Действительно, Москва жила своей, во многих отношениях отличающейся жизнью. Павловский надзор здесь, понятно, не так силен, и если во время коронации в 1797 г. московское общество, привыкшее к вольностям, было особенно травмировано, то теперь как будто пообвыкло и пользовалось преимуществом трехдневной дистанции от «вахт-парада».

Глава XI

Март

1 марта. Просьба австрийского генерального консула Виацолли «возвращена с наддранием»; за три дня до того он вдруг узнал о своей внезапной высылке. Повод – «неосторожность и неосмотрительность, с которой говорил и писал о своих делах».

В тот же день государственному казначею и поэту Державину отказано в просьбе об освобождении из Шлиссельбурга чиновника «отличных способностей»; в финансовом ведомстве нет ни денег, ни людей.

1 марта. Секретный докладчик (очевидно, Обольянинов) сообщает царю, что «граф Завадовский имеет жизнь и поведение одинаковые»: с крупного вельможи, бывшего фаворита Екатерины II, не спускают глаз.

2 марта. Павел рассматривает дело тобольского крестьянина Куляева «по 2-му пункту» (оскорбление величества). Суд приговорил виновного к ста ударам кнутом, наложению знаков на лицо, каторжным работам. Губернатор указывает на «неясность дела», Павел же, как видно, был в духе; к тому же перед ним сибирский крестьянин, а не «вздорный дворянин», и приговор вдруг смягчен: ссылка на суконную фабрику.

Добавим к этому, что Гёте, составляя хронику русских событий, запишет несколько недель спустя: «Суббота. Отправляется курьер к Бонапарту. Раздел значительной части Германии».

Глава XII

Одиннадцатое марта

Понедельник шестой недели великого поста.

Царь встает между четырьмя и пятью утра, с пяти до девяти работает.
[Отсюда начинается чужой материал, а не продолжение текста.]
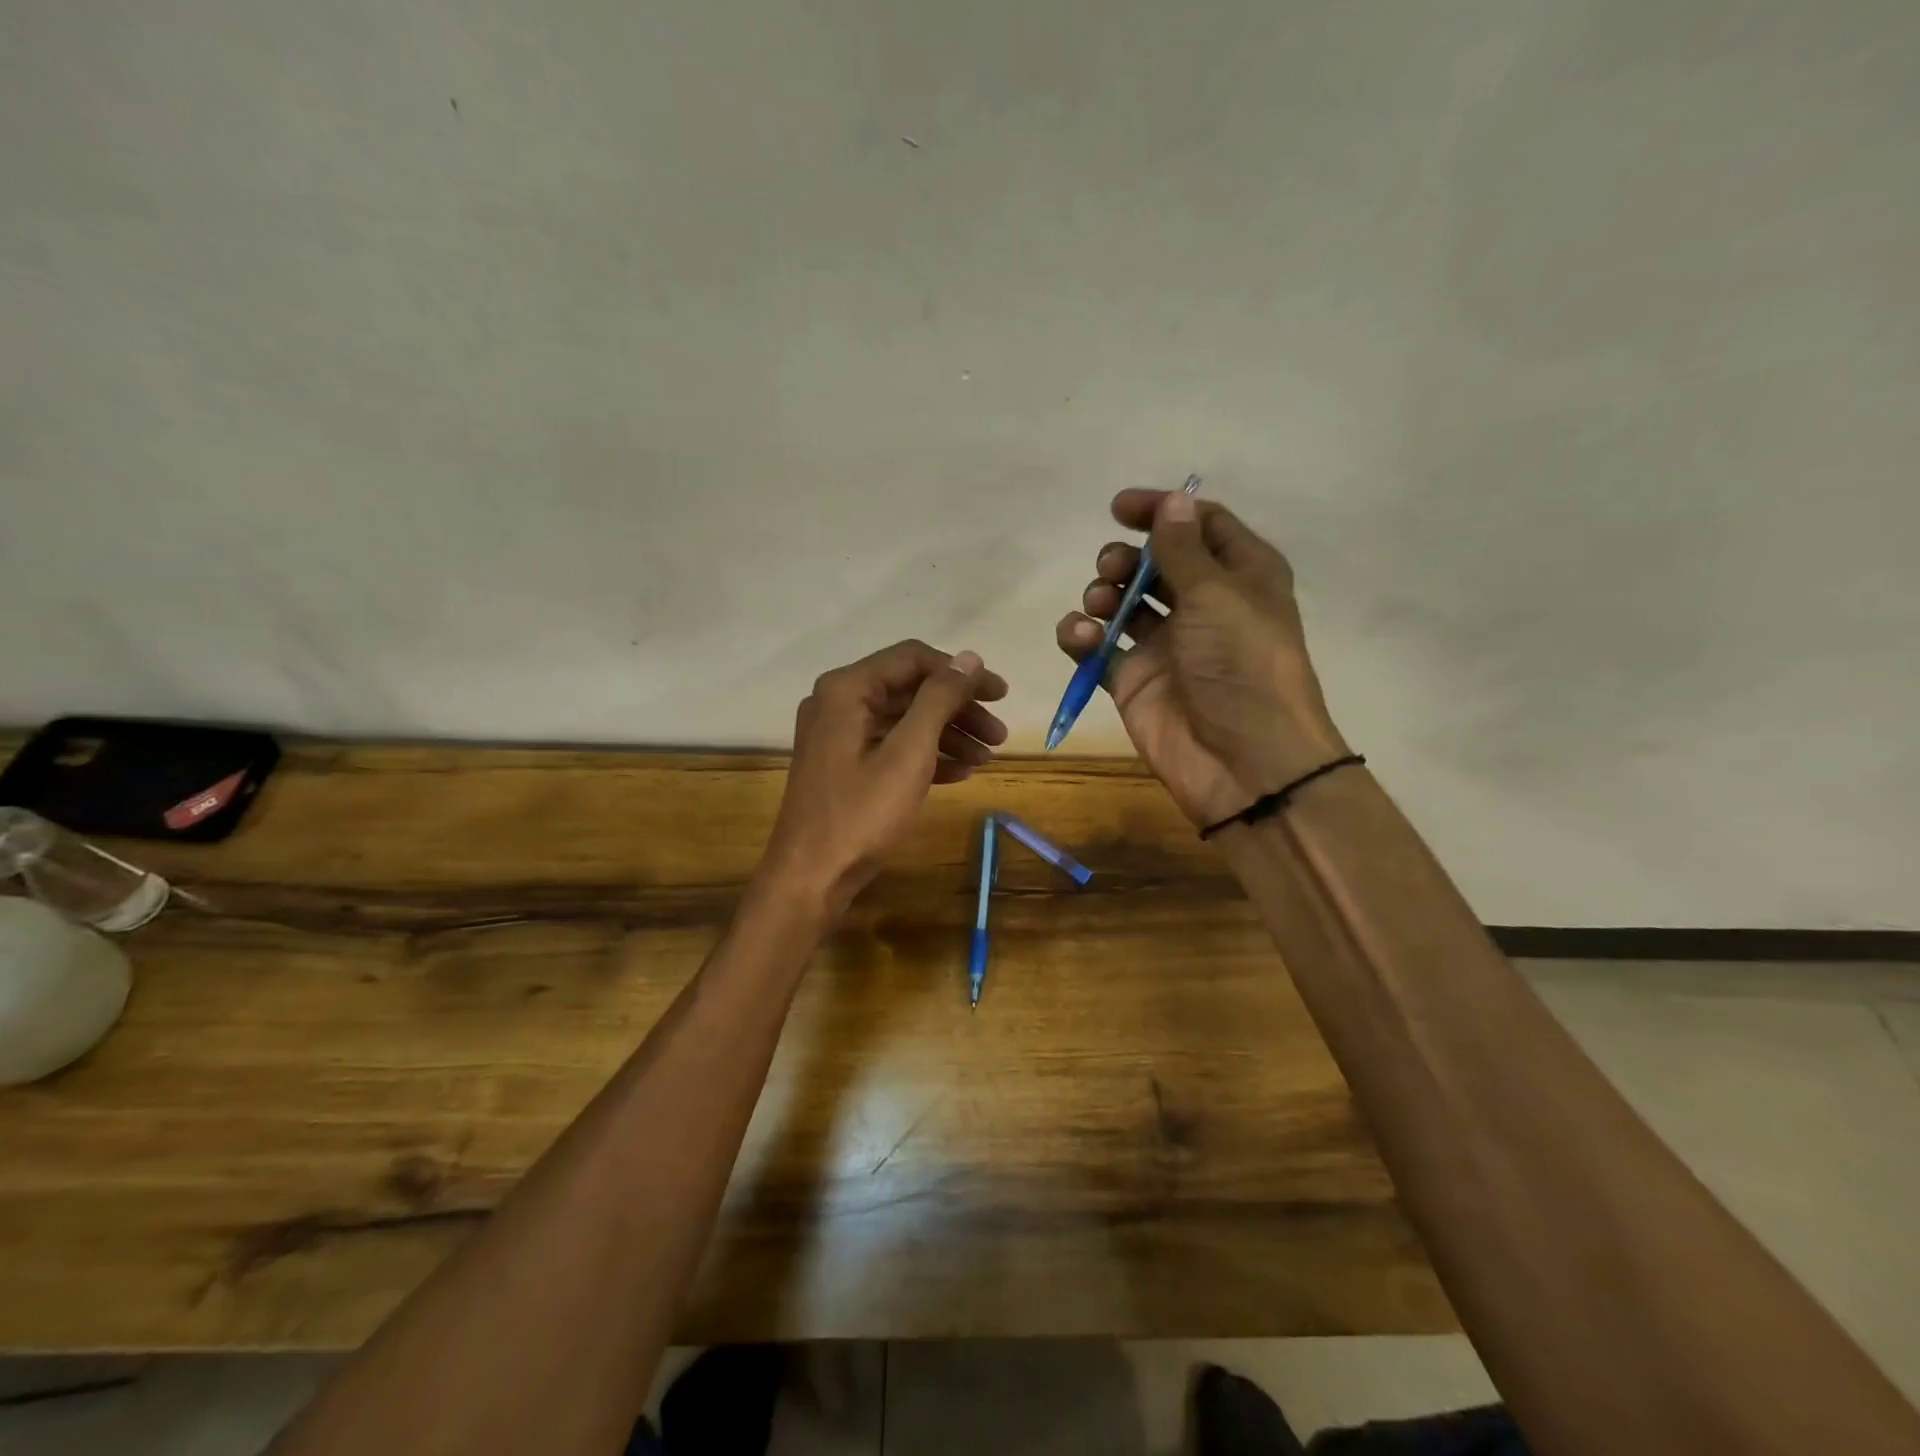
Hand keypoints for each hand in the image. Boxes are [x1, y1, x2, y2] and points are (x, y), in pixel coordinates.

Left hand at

Утренние доклады Обольянинова, Палена. Помилованным накануне двум арестантам царь велит дать «по сту рублей на дорогу», потом был рассмотрен целый ворох донских доносов об оскорблении величества. Павел велит «отпустить всех без наказания».

11 марта утверждено шесть законов, в том числе именной «О дозволении киргизскому народу кочевать между Уралом и Волгой».

Царское настроение, однако, ухудшилось, когда Пален начал докладывать иностранные дела: подготовлен указ о запрещении вывоза любых товаров из страны – явный признак близкой войны. Отправляется курьер в Пруссию «со взрывчатым пакетом»: Фридриху-Вильгельму III предлагается вторгнуться в Ганновер, если же откажется, то Россия объявляет Пруссии войну (обо всем осведомлен и первый консул).